…Не знал, не ведал, что пройдет совсем немного времени и его свяжут с Гиппиус общие беды — чужбина, нужда, тоска по России, по рухнувшей счастливой жизни. Но грядет день, когда их дороги разойдутся — навсегда.
* * *
Спустя несколько дней пожаловал нежданный визитер. Бунин, удобно развалившись на скамеечке в саду под яблоней, с наслаждением раскуривал папиросу, когда на дорожке появился некто Барченко — человек с умными глазами и приветливой улыбкой, давний знакомец писателя.
— Мимо ехал, к себе в Елец направляюсь, — объяснил Барченко, — разве мог не увидать вас, Иван Алексеевич!
— Милости просим! — ответно улыбнулся Бунин. — Обедать приглашаю.
— Не откажусь! Живот крепче — на душе легче. Хотя… дела такие, что впору аппетита лишиться. Слыхали новость? Корнилов восстал. Посягнул на законное Временное правительство.
— Ну и что? — Бунин поднял бровь. Он сорвал какую-то травинку, размял ее между пальцев, жадно втянул запах. — Чем боевой генерал хуже цивильных ничтожеств? Захватили, сукины дети, власть, а как управлять громадным государством — умишка не хватает.
— Как же так? — изумился Барченко. — Ведь в нашем правительстве весьма достойные люди…
— Профессора и присяжные поверенные? Вот и занимались бы своим делом, ан нет — им править приспичило! Командовать миллионами. Того же Керенского, поговаривают, жена дома колотит, зато на людях гоголем ходит, хорохорится. — Бунин спохватился, захохотал: — Простите, Василий Ксенофонтович, я запамятовал, что вы тоже присяжный поверенный. И говорят, весьма толковый. Оставим спор, пошли к столу.
…Бунин уговорил гостя остаться ночевать. Вечерний чай пили в беседке. Барченко оживленно обсуждал с Верой Николаевной и Евгением политические новости. На черном небе в потоках воздуха мерцали громадные звезды. В похолодевшем саду сладко пахло увядающими на клумбах цветами. Евгений что-то спросил Бунина, но тот не ответил, даже, пожалуй, не слыхал, глубоко погрузившись в свои мысли. Потом он достал из кармана карандаш и блокнотик, что-то быстро записал. Лишь после этого чуть смущенно улыбнулся:
Простите, я немного отвлекся. Хотите послушать, что сейчас сочинил?

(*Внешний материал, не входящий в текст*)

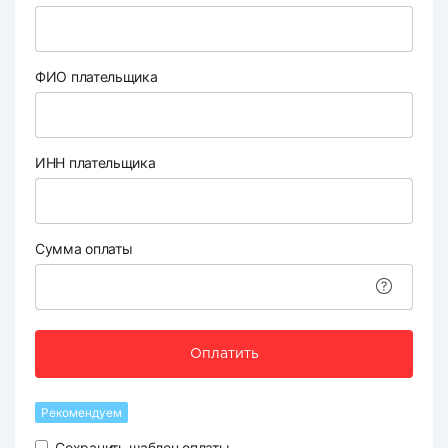
ФИО плательщика
ИНН плательщика
Сумма оплаты
Оплатить
Рекомендуем
Сохранить шаблон оплаты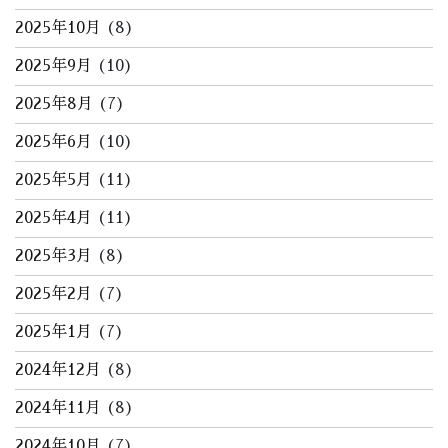
2025年10月
(8)
2025年9月
(10)
2025年8月
(7)
2025年6月
(10)
2025年5月
(11)
2025年4月
(11)
2025年3月
(8)
2025年2月
(7)
2025年1月
(7)
2024年12月
(8)
2024年11月
(8)
2024年10月
(7)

Кончиками пальцев держа блокнотик, он прочитал:
— Как прекрасно! — Барченко захлопал в ладоши, а Вера Николаевна подошла к мужу и поцеловала его в макушку. Тот, склонясь над блокнотиком, поставил число: «29.8.17».
3
Деревенская глушь больше не успокаивала. Появилось много пришлых, в основном беглых солдат, явно из чужих мест. Крестьяне, которых еще вчера Иван Алексеевич считал чуть ли не друзьями, которым много раз помогал — и советами, и деньгами, делались все сумрачней, при случайных встречах отводили глаза, отвечали односложно, торопились отойти в сторону.
Возле лавки мужики обсуждали новость, толковали про «Архаломеевскую ночь»… Будет, дескать, из Питера «Тилиграмма», по приказу, в ней заключенному, надо будет перебить всех «буржуев».
— Всех под корень, и семя их — туда же! А ежели кто из мужиков станет уклоняться, то и с ним поступить как с буржуем, — громко втолковывал солдат с желтыми съеденными зубами и рябым вороватым лицом кучке мужиков, его обступивших и согласно кивавших головами.
Бунин подошел к толпе и, жестко взглянув в глаза солдату, насмешливо спросил:
— Ну, служивый, откуда у тебя новости про «Архаломеевскую ночь»?
— Это, барин, не ваше дело. Срамно лезть в чужую беседу! — нагло улыбнувшись, бойко проговорил солдат. Мужики хмуро молчали.
Кровь прихлынула в голову, от ярости потемнело в глазах. Бунин сделал шаг вперед, взмахнул тростью, чтобы обрушить ее на голову этого хама, от которого на расстоянии распространялся гнусный запах перегара, давно не мытого тела и нестираной одежды.
Солдат с неожиданной резвостью отскочил назад, склонился к голенищу сапога, изготовляясь достать нож, и злобно ощерился:
— Не балуй.
Бунин, играя желваками скул, процедил:
— Подлец! — повернулся и направился к дому, вполне ожидая, что солдат догонит его и всадит нож между лопаток.
Тот, однако, не пошел за ним, остался на месте. Он что-то быстро, убедительно говорил крестьянам.